> **TASK DIRECTIONS**
Reproduce the part that opens with the line containing "Registered vs Seats" and closes with the line containing "How many segments does this pie chart have?". Change "segments" to "slices" and leave everything else the same.

> **GIVEN DATA**
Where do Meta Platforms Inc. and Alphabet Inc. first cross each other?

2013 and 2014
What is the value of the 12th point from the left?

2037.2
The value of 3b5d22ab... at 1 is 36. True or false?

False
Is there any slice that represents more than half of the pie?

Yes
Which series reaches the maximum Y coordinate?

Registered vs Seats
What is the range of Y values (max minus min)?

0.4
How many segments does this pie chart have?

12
---
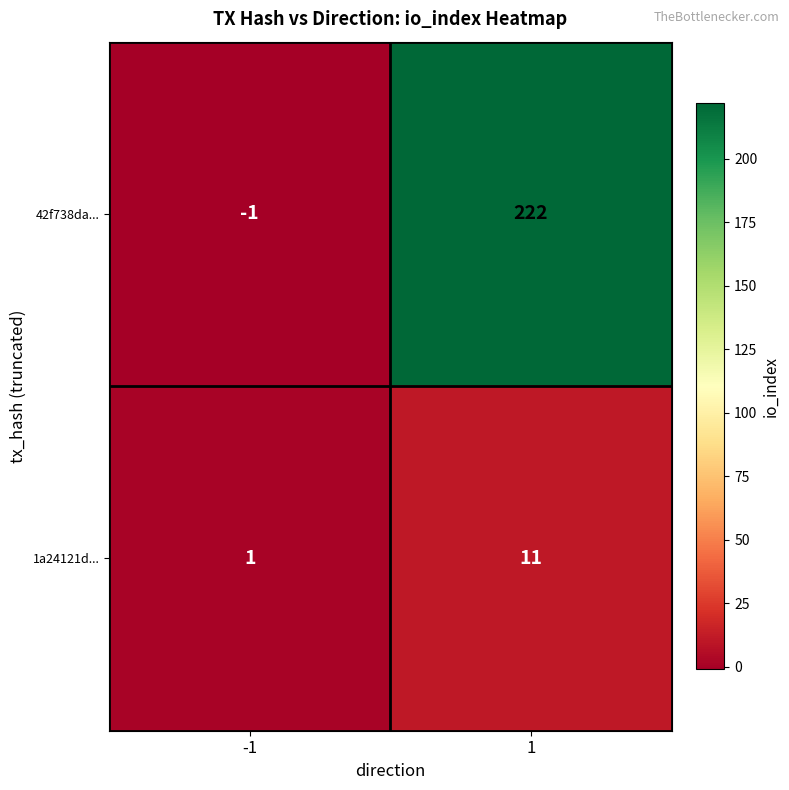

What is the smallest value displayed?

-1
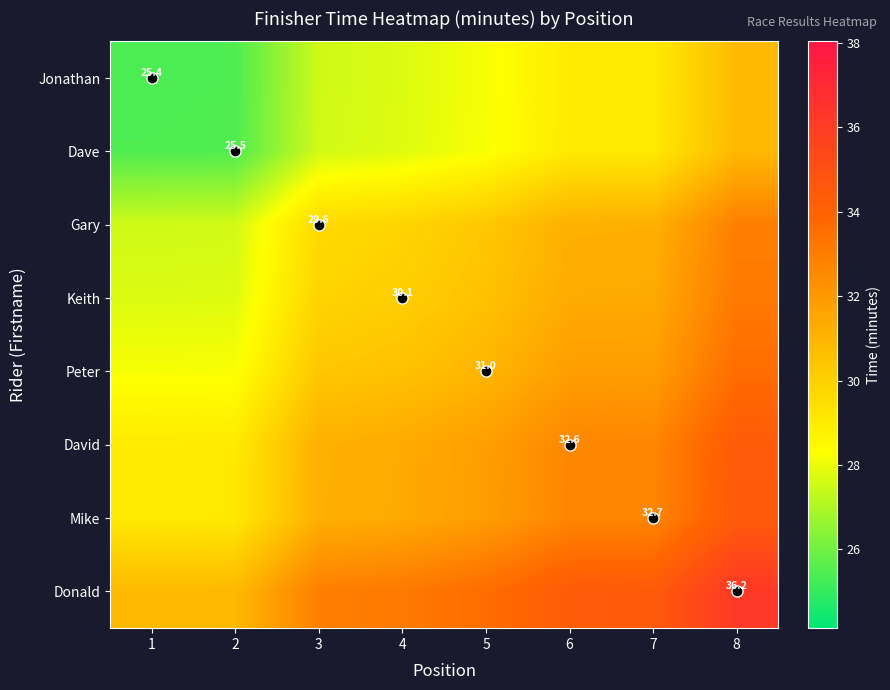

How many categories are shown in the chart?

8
---
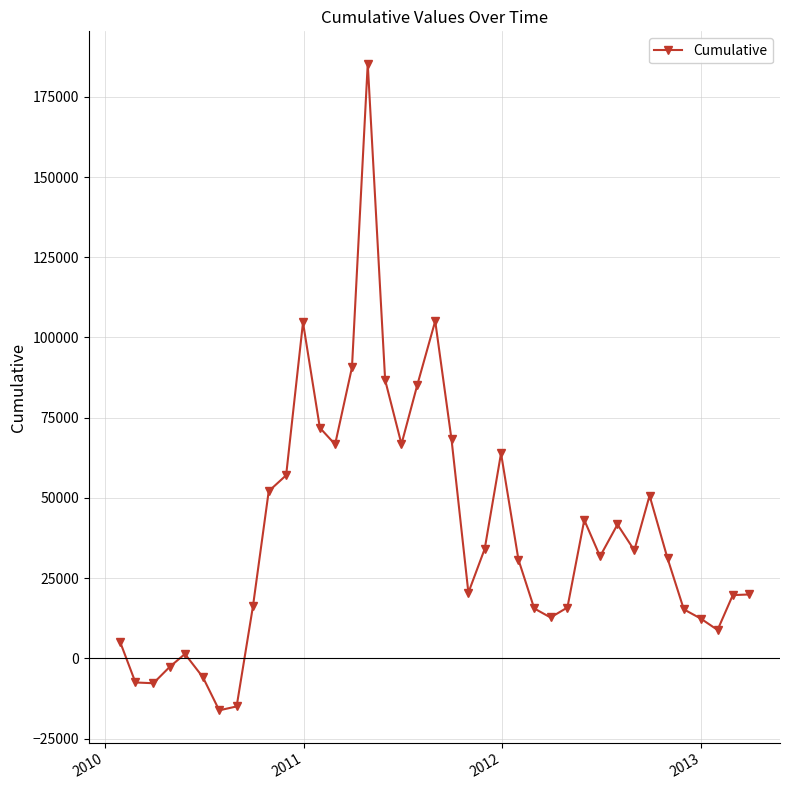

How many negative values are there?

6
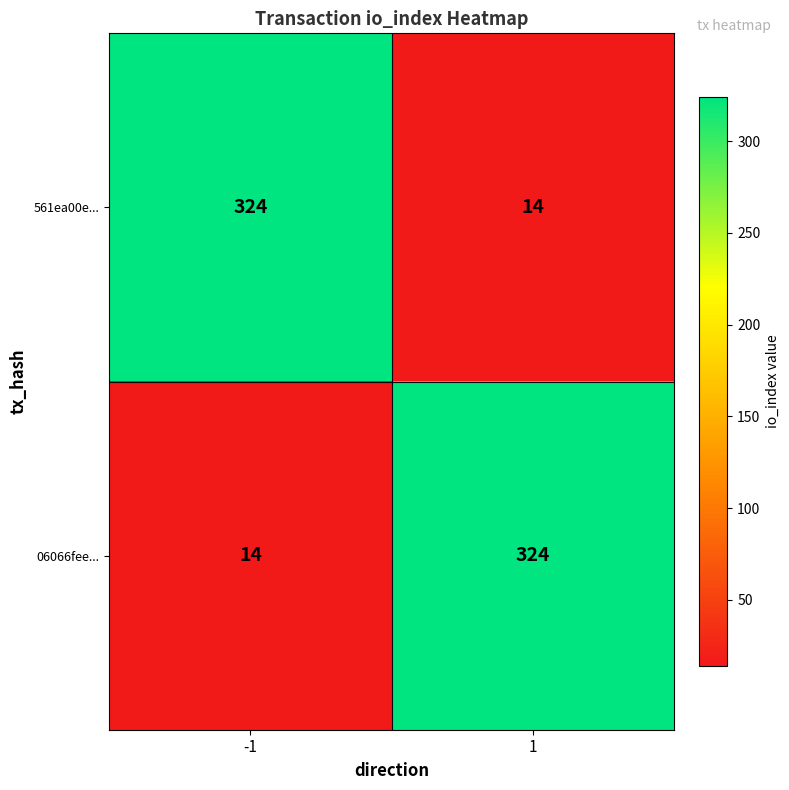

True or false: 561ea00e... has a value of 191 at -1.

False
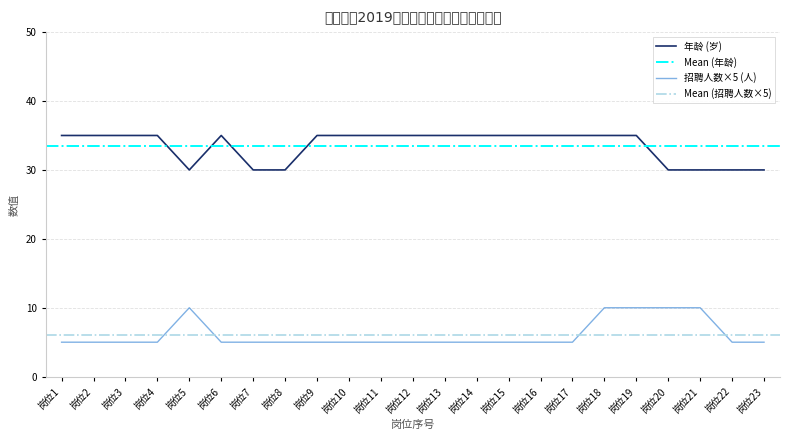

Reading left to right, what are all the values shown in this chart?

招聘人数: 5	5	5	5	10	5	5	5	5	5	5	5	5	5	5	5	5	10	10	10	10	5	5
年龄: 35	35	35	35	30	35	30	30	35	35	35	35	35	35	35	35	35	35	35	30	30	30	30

> **REPLY TO THE EXERCISE**
Registered vs Seats
What is the range of Y values (max minus min)?

0.4
How many slices does this pie chart have?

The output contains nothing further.